### Task details
Return only the lines from the one containing "Join our community" to the end of the entries below, exactly as written, both ends included.

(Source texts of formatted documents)
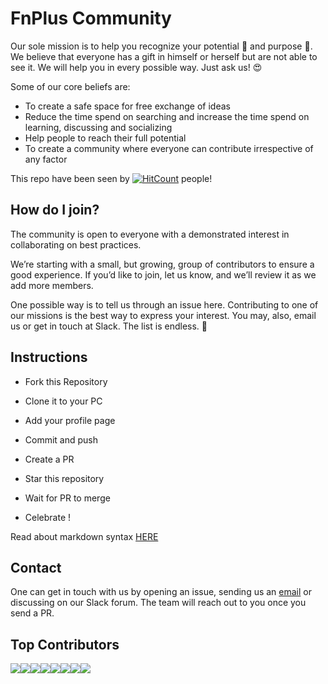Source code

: # FnPlus Community

Our sole mission is to help you recognize your potential :muscle:  and purpose :musical_note:. We believe that everyone has a gift in himself or herself but are not able to see it. We will help you in every possible way. Just ask us! :heart_eyes: 

Some of our core beliefs are:

* To create a safe space for free exchange of ideas
* Reduce the time spend on searching and increase the time spend on learning, discussing and socializing
* Help people to reach their full potential
* To create a community where everyone can contribute irrespective of any factor

This repo have been seen by [![HitCount](http://hits.dwyl.io/fnplus/join-fnplus.svg)](http://hits.dwyl.io/fnplus/join-fnplus) people!

## How do I join?

The community is open to everyone with a demonstrated interest in collaborating on best practices.

We’re starting with a small, but growing, group of contributors to ensure a good experience. If you’d like to join, let us know, and we’ll review it as we add more members. 

One possible way is to tell us through an issue here. Contributing to one of our missions is the best way to express your interest. You may, also, email us or get in touch at Slack. The list is endless. 🚀

## Instructions

- Fork this Repository

- Clone it to your PC

- Add your profile page

- Commit and push

- Create a PR

- Star this repository

- Wait for PR to merge

- Celebrate !

Read about markdown syntax [HERE](https://github.com/adam-p/markdown-here/wiki/Markdown-Cheatsheet)

## Contact

One can get in touch with us by opening an issue, sending us an [email](mailto:support@fnplus.tech) or discussing on our Slack forum. The team will reach out to you once you send a PR.

## Top Contributors

[![](https://sourcerer.io/fame/xlogix/fnplus/join-fnplus-with-a-pr/images/0)](https://sourcerer.io/fame/xlogix/fnplus/join-fnplus-with-a-pr/links/0)[![](https://sourcerer.io/fame/xlogix/fnplus/join-fnplus-with-a-pr/images/1)](https://sourcerer.io/fame/xlogix/fnplus/join-fnplus-with-a-pr/links/1)[![](https://sourcerer.io/fame/xlogix/fnplus/join-fnplus-with-a-pr/images/2)](https://sourcerer.io/fame/xlogix/fnplus/join-fnplus-with-a-pr/links/2)[![](https://sourcerer.io/fame/xlogix/fnplus/join-fnplus-with-a-pr/images/3)](https://sourcerer.io/fame/xlogix/fnplus/join-fnplus-with-a-pr/links/3)[![](https://sourcerer.io/fame/xlogix/fnplus/join-fnplus-with-a-pr/images/4)](https://sourcerer.io/fame/xlogix/fnplus/join-fnplus-with-a-pr/links/4)[![](https://sourcerer.io/fame/xlogix/fnplus/join-fnplus-with-a-pr/images/5)](https://sourcerer.io/fame/xlogix/fnplus/join-fnplus-with-a-pr/links/5)[![](https://sourcerer.io/fame/xlogix/fnplus/join-fnplus-with-a-pr/images/6)](https://sourcerer.io/fame/xlogix/fnplus/join-fnplus-with-a-pr/links/6)[![](https://sourcerer.io/fame/xlogix/fnplus/join-fnplus-with-a-pr/images/7)](https://sourcerer.io/fame/xlogix/fnplus/join-fnplus-with-a-pr/links/7)
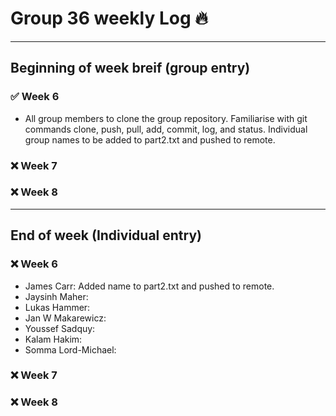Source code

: # Group 36 weekly Log :fire:
<hr />

## Beginning of week breif (group entry)

### :white_check_mark: Week 6
- All group members to clone the group repository.  Familiarise with git commands clone, push, pull, add,  commit, log, and status. Individual group names to be added to part2.txt and pushed to remote.

### :x: Week 7

### :x: Week 8

<hr>

## End of week (Individual entry)
### :x: Week 6
- James Carr: Added name to part2.txt and pushed to remote.
- Jaysinh Maher: 
- Lukas Hammer:
- Jan W Makarewicz:
- Youssef Sadquy:
- Kalam Hakim:
- Somma Lord-Michael:

### :x: Week 7

### :x: Week 8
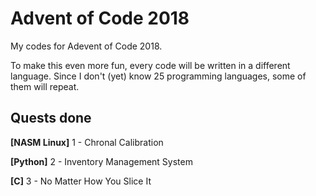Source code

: # Advent of Code 2018
My codes for Adevent of Code 2018.

To make this even more fun, every code will be written in a different language. Since I don't (yet) know 25 programming languages, some of them will repeat.

## Quests done ##

**[NASM Linux]** 1 - Chronal Calibration

**[Python]** 2 - Inventory Management System

**[C]** 3 - No Matter How You Slice It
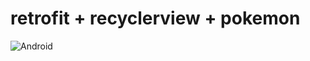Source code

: # retrofit + recyclerview + pokemon
![Android](https://media.giphy.com/media/lJNoBCvQYp7nq/giphy.gif)
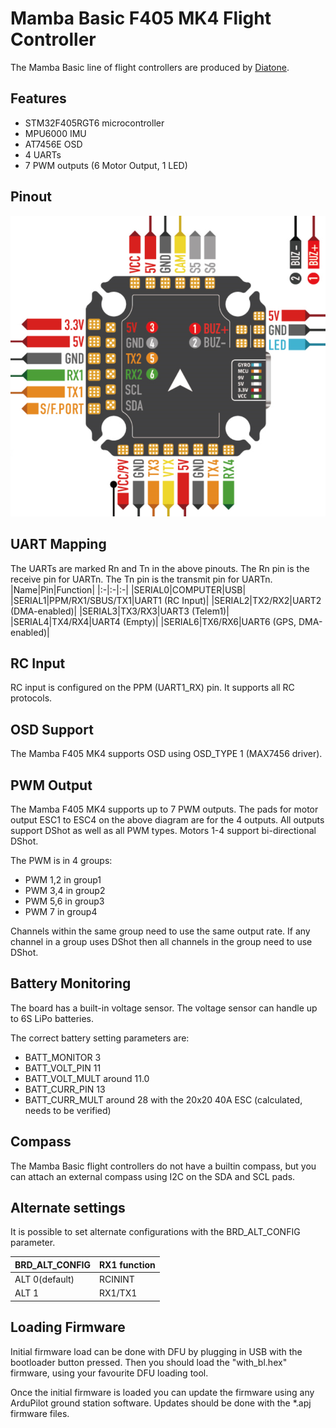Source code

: # Mamba Basic F405 MK4 Flight Controller

The Mamba Basic line of flight controllers are produced by [Diatone](https://www.diatone.us).

## Features

 - STM32F405RGT6 microcontroller
 - MPU6000 IMU
 - AT7456E OSD
 - 4 UARTs
 - 7 PWM outputs (6 Motor Output, 1 LED)

## Pinout

![Mamba Basic 20x20 Pinout](basic20pinout.png)

## UART Mapping

The UARTs are marked Rn and Tn in the above pinouts. The Rn pin is the
receive pin for UARTn. The Tn pin is the transmit pin for UARTn.
|Name|Pin|Function|
|:-|:-|:-|
|SERIAL0|COMPUTER|USB|
|SERIAL1|PPM/RX1/SBUS/TX1|UART1 (RC Input)|
|SERIAL2|TX2/RX2|UART2 (DMA-enabled)|
|SERIAL3|TX3/RX3|UART3 (Telem1)|
|SERIAL4|TX4/RX4|UART4 (Empty)|
|SERIAL6|TX6/RX6|UART6 (GPS, DMA-enabled)|


## RC Input
 
RC input is configured on the PPM (UART1_RX) pin. It supports all RC protocols.
  
## OSD Support

The Mamba F405 MK4 supports OSD using OSD_TYPE 1 (MAX7456 driver).

## PWM Output

The Mamba F405 MK4 supports up to 7 PWM outputs. The pads for motor output ESC1 to ESC4 on the above diagram are for the 4 outputs. All outputs support DShot as well as all PWM types. Motors 1-4 support bi-directional DShot.

The PWM is in 4 groups:

 - PWM 1,2 in group1
 - PWM 3,4 in group2
 - PWM 5,6 in group3
 - PWM 7   in group4

Channels within the same group need to use the same output rate. If
any channel in a group uses DShot then all channels in the group need
to use DShot.

## Battery Monitoring

The board has a built-in voltage sensor. The voltage sensor can handle up to 6S
LiPo batteries.

The correct battery setting parameters are:

 - BATT_MONITOR 3
 - BATT_VOLT_PIN 11
 - BATT_VOLT_MULT around 11.0
 - BATT_CURR_PIN 13
 - BATT_CURR_MULT around 28 with the 20x20 40A ESC (calculated, needs to be verified)

## Compass

The Mamba Basic flight controllers do not have a builtin compass, but you can attach an external compass using I2C on the SDA and SCL pads.

## Alternate settings

It is possible to set alternate configurations with the BRD_ALT_CONFIG parameter.

|BRD_ALT_CONFIG|RX1 function|
|:----|:----|
|ALT 0(default) |RCININT|
|ALT 1|RX1/TX1|

## Loading Firmware

Initial firmware load can be done with DFU by plugging in USB with the
bootloader button pressed. Then you should load the "with_bl.hex"
firmware, using your favourite DFU loading tool.

Once the initial firmware is loaded you can update the firmware using
any ArduPilot ground station software. Updates should be done with the
*.apj firmware files.
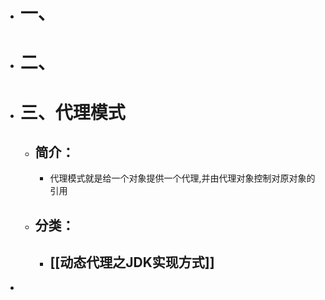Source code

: - # 一、
- # 二、
- # 三、代理模式
	- ## 简介：
		- 代理模式就是给一个对象提供一个代理,并由代理对象控制对原对象的引用
	- ## 分类：
		- ## [[动态代理之JDK实现方式]]
-
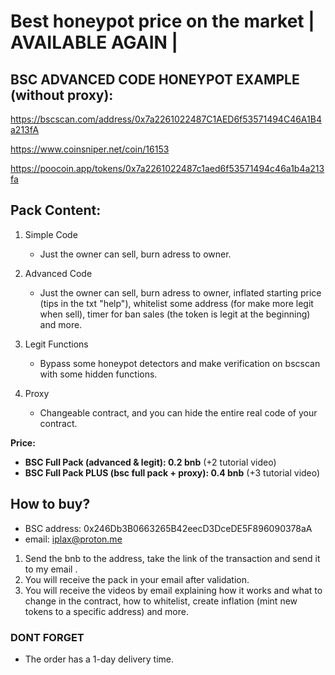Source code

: # Best honeypot price on the market | AVAILABLE AGAIN |

## BSC ADVANCED CODE HONEYPOT EXAMPLE (without proxy): 

https://bscscan.com/address/0x7a2261022487C1AED6f53571494C46A1B4a213fA

https://www.coinsniper.net/coin/16153

https://poocoin.app/tokens/0x7a2261022487c1aed6f53571494c46a1b4a213fa


## Pack Content: 

1. Simple Code
    - Just the owner can sell, burn adress to owner.
    
2. Advanced Code
    - Just the owner can sell, burn adress to owner, inflated starting price (tips in the txt "help"), whitelist some address (for make more legit when sell), timer for ban sales (the token is legit at the beginning) and more.
   
3. Legit Functions
    - Bypass some honeypot detectors and make verification on bscscan with some hidden functions.
4. Proxy
    - Changeable contract, and you can hide the entire real code of your contract.
      
****Price**:**

- **BSC Full Pack (advanced & legit): 0.2 bnb**  (+2 tutorial video)
- **BSC Full Pack PLUS (bsc full pack + proxy): 0.4 bnb**  (+3 tutorial video)


## How to buy?
- BSC address: 0x246Db3B0663265B42eecD3DceDE5F896090378aA 
- email: iplax@proton.me


1. Send the bnb to the address, take the link of the transaction and send it to my email .
2. You will receive the pack in your email after validation.
3. You will receive the videos by email explaining how it works and what to change in the contract, how to whitelist, create inflation (mint new tokens to a specific address) and more.


### DONT FORGET

- The order has a 1-day delivery time.

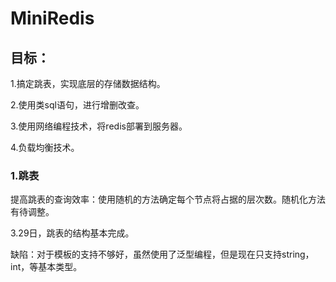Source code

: # MiniRedis

## 目标： 

1.搞定跳表，实现底层的存储数据结构。

2.使用类sql语句，进行增删改查。

3.使用网络编程技术，将redis部署到服务器。

4.负载均衡技术。

### 1.跳表

提高跳表的查询效率：使用随机的方法确定每个节点将占据的层次数。随机化方法有待调整。

3.29日，跳表的结构基本完成。

缺陷：对于模板的支持不够好，虽然使用了泛型编程，但是现在只支持string，int，等基本类型。

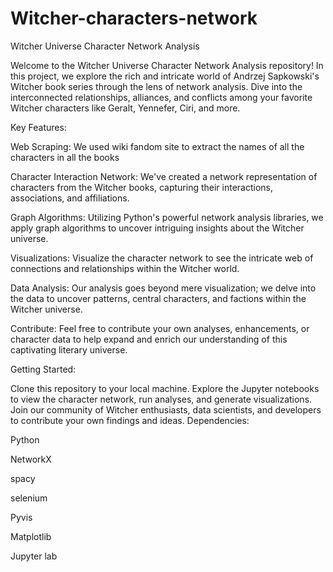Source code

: # Witcher-characters-network

Witcher Universe Character Network Analysis


Welcome to the Witcher Universe Character Network Analysis repository! In this project, we explore the rich and intricate world of Andrzej Sapkowski's Witcher book series through the lens of network analysis. Dive into the interconnected relationships, alliances, and conflicts among your favorite Witcher characters like Geralt, Yennefer, Ciri, and more.

Key Features:

Web Scraping: We used wiki fandom site to extract the names of all the characters in all the books

Character Interaction Network: We've created a network representation of characters from the Witcher books, capturing their interactions, associations, and affiliations.

Graph Algorithms: Utilizing Python's powerful network analysis libraries, we apply graph algorithms to uncover intriguing insights about the Witcher universe.

Visualizations: Visualize the character network to see the intricate web of connections and relationships within the Witcher world.

Data Analysis: Our analysis goes beyond mere visualization; we delve into the data to uncover patterns, central characters, and factions within the Witcher universe.

Contribute: Feel free to contribute your own analyses, enhancements, or character data to help expand and enrich our understanding of this captivating literary universe.

Getting Started:

Clone this repository to your local machine.
Explore the Jupyter notebooks to view the character network, run analyses, and generate visualizations.
Join our community of Witcher enthusiasts, data scientists, and developers to contribute your own findings and ideas.
Dependencies:

Python

NetworkX

spacy

selenium

Pyvis

Matplotlib

Jupyter lab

### Task solution
Join our community of Witcher enthusiasts, data scientists, and developers to contribute your own findings and ideas.
Dependencies:

Python

NetworkX

spacy

selenium

Pyvis

Matplotlib

Jupyter lab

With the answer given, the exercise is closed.